Last GitHub push was 110 days ago (slowing maintenance, Mar 24, 2026). Validate activity before betting a new project on awesome-AutoML. AI Agents: Don't use an agent loop when a deterministic workflow would do; agents add latency, cost, and non-determinism. LLM Frameworks: Avoid a framework for a single prompt-and-retrieve call; the abstraction can cost more than it saves. Model Training: Try prompting and RAG first; fine-tuning is the answer to style/format, not missing knowledge.
Is LLMs-from-scratch or awesome-AutoML more popular on GitHub?
LLMs-from-scratch has more GitHub stars (98,899 vs 940). Stars measure visibility, not whether either tool fits your constraints.
Are LLMs-from-scratch and awesome-AutoML open source?
Yes - both are open-source projects on GitHub (LLMs-from-scratch: Other, awesome-AutoML: GPL-3.0).
Where can I find alternatives to LLMs-from-scratch or awesome-AutoML?
GraphCanon lists graph-backed alternatives at LLMs-from-scratch alternatives and awesome-AutoML alternatives (LLMs-from-scratch markdown twin, awesome-AutoML markdown twin), ranked by typed relationship edges rather than popularity votes.

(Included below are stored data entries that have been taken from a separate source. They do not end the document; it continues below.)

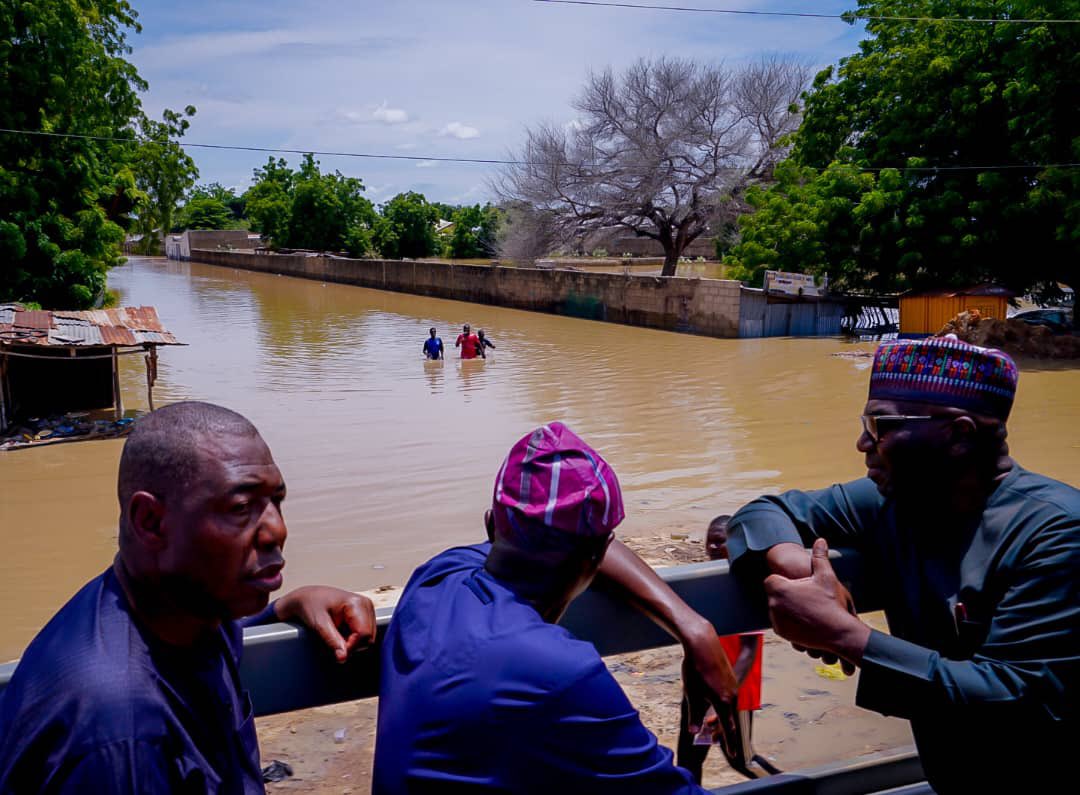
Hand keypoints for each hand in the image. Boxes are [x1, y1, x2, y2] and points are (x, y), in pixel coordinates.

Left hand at [275, 586, 376, 662]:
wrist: (307, 597)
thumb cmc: (310, 605)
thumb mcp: (318, 623)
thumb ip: (332, 641)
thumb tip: (343, 657)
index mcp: (358, 603)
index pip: (364, 634)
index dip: (351, 647)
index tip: (336, 652)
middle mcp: (366, 605)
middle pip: (368, 638)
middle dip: (351, 646)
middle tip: (333, 642)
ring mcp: (367, 610)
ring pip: (367, 639)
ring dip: (351, 644)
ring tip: (335, 635)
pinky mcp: (365, 616)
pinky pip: (363, 636)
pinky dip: (351, 640)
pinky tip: (340, 633)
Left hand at [680, 622, 738, 749]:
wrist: (702, 643)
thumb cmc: (695, 669)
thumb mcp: (691, 694)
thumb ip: (694, 715)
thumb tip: (694, 731)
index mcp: (723, 702)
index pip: (728, 728)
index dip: (729, 743)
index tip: (733, 754)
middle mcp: (732, 695)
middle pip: (729, 718)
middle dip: (722, 730)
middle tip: (715, 739)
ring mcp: (733, 685)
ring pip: (729, 706)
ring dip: (721, 716)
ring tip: (711, 721)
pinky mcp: (730, 676)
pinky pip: (728, 695)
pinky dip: (722, 703)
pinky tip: (712, 699)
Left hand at [764, 539, 868, 672]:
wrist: (838, 633)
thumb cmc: (832, 603)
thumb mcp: (826, 577)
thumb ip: (819, 557)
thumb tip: (821, 540)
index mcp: (780, 589)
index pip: (772, 580)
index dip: (784, 581)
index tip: (797, 584)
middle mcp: (773, 605)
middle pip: (774, 594)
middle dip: (786, 594)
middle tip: (804, 597)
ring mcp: (776, 620)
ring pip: (776, 608)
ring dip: (786, 607)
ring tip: (805, 608)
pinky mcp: (782, 632)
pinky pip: (780, 622)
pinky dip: (788, 620)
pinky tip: (804, 618)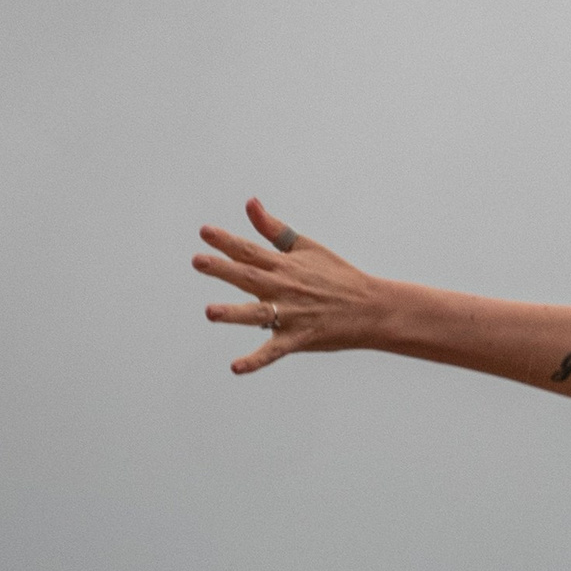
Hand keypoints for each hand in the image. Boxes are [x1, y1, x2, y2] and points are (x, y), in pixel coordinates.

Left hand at [193, 198, 382, 372]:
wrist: (372, 308)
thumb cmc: (338, 276)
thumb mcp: (306, 247)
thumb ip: (274, 229)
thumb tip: (250, 203)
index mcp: (285, 266)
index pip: (250, 251)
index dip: (226, 242)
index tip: (204, 232)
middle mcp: (286, 288)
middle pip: (249, 278)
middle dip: (223, 269)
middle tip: (199, 261)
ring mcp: (292, 315)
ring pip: (259, 314)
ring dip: (235, 314)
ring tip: (211, 313)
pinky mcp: (299, 338)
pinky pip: (274, 351)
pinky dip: (256, 361)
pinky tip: (236, 367)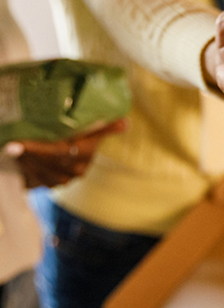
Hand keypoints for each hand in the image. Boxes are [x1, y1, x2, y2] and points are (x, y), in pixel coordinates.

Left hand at [4, 119, 127, 187]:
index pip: (58, 153)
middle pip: (47, 163)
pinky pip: (36, 180)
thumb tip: (126, 122)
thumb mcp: (93, 131)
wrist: (76, 158)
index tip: (14, 145)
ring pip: (40, 173)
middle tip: (11, 144)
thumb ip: (107, 127)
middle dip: (28, 154)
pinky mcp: (53, 185)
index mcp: (84, 154)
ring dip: (26, 162)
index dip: (36, 149)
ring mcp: (64, 180)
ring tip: (15, 150)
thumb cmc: (85, 139)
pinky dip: (27, 170)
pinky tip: (21, 160)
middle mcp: (76, 170)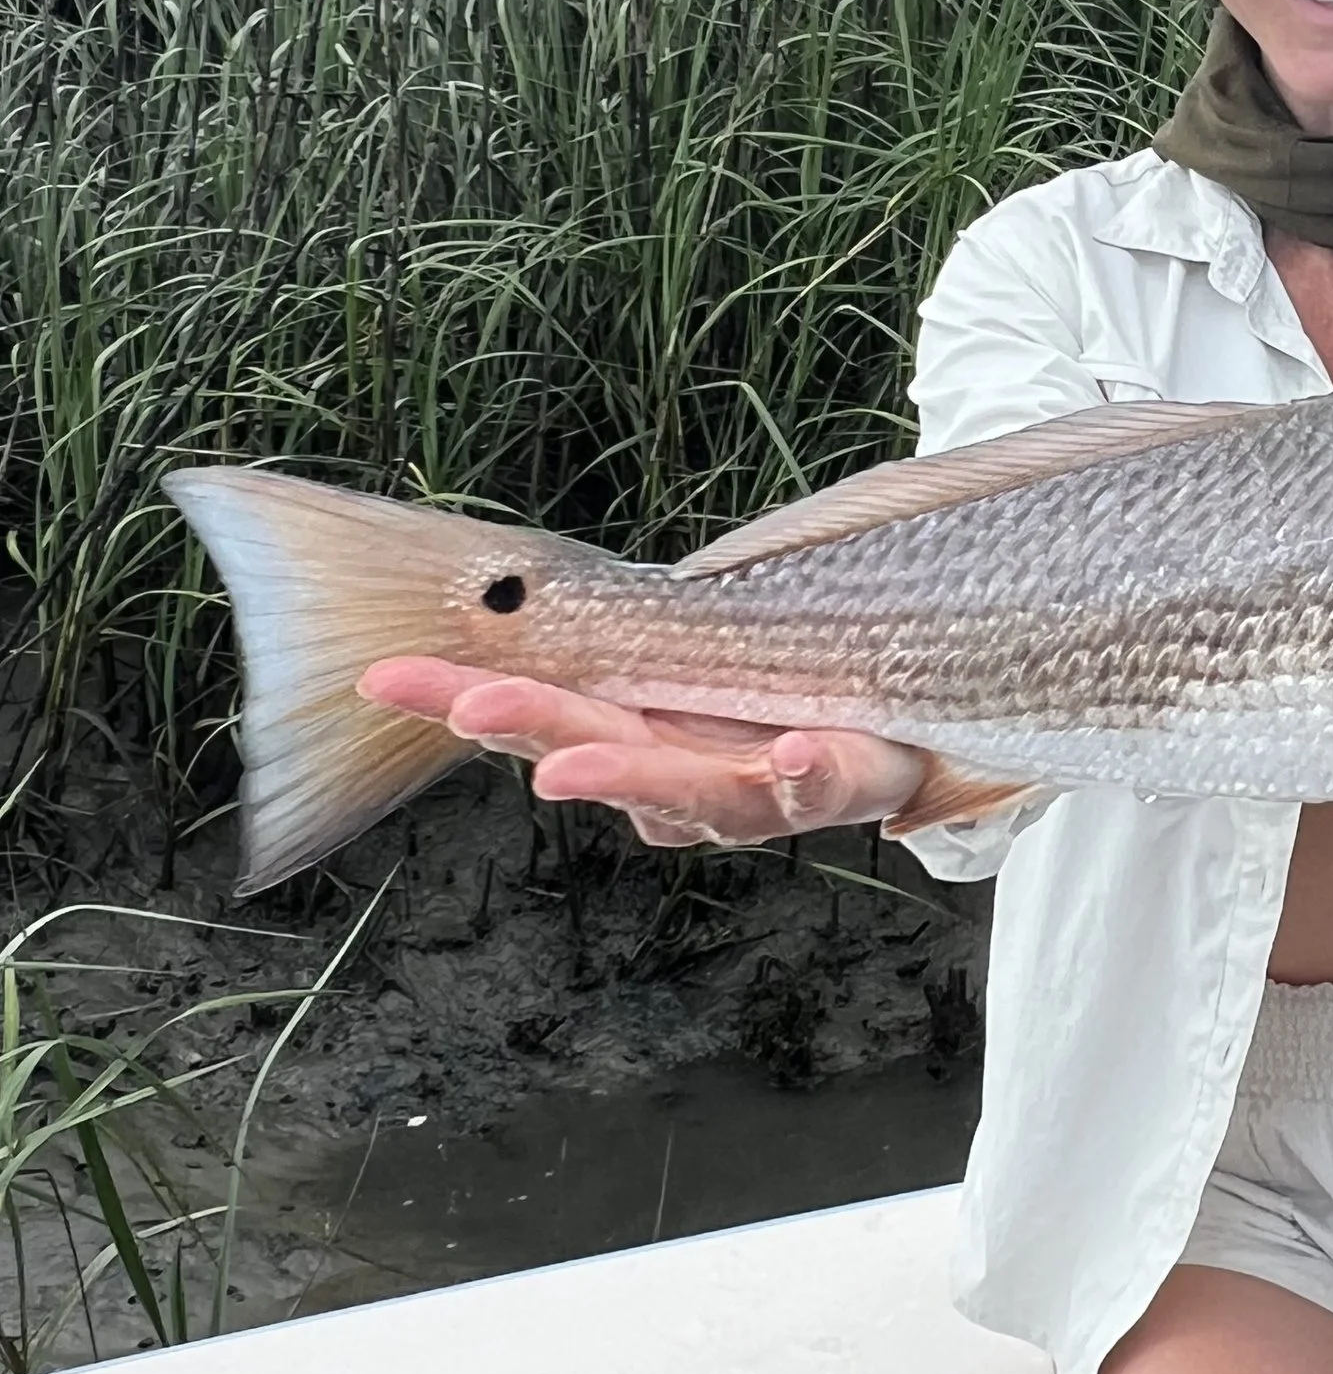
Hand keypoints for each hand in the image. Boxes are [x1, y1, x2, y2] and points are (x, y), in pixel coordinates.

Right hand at [357, 659, 926, 849]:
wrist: (907, 716)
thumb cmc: (782, 676)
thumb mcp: (689, 638)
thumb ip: (611, 622)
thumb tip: (496, 580)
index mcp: (637, 729)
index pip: (538, 709)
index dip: (456, 697)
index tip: (384, 677)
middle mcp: (687, 776)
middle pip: (600, 754)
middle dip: (533, 731)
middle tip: (472, 708)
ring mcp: (765, 790)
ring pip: (697, 794)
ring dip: (638, 777)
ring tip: (571, 766)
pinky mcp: (848, 785)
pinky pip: (824, 785)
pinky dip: (802, 773)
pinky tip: (792, 751)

Is there a machine-readable version of this comparison?
Yes. The markdown twin at this comparison mirrors this page for agents and LLM crawlers, with the same stats table and FAQ answers.
Which is better maintained, LLMs-from-scratch or awesome-AutoML?
LLMs-from-scratch: Steady. awesome-AutoML: Slowing. Compare maintenance labels, days since push, and release cadence in the trust section below - stars alone do not measure maintenance.
Where are the full trust reports for LLMs-from-scratch and awesome-AutoML?
GraphCanon publishes per-repo trust reports with dated maintenance, provenance, and scan summaries: LLMs-from-scratch trust report; awesome-AutoML trust report.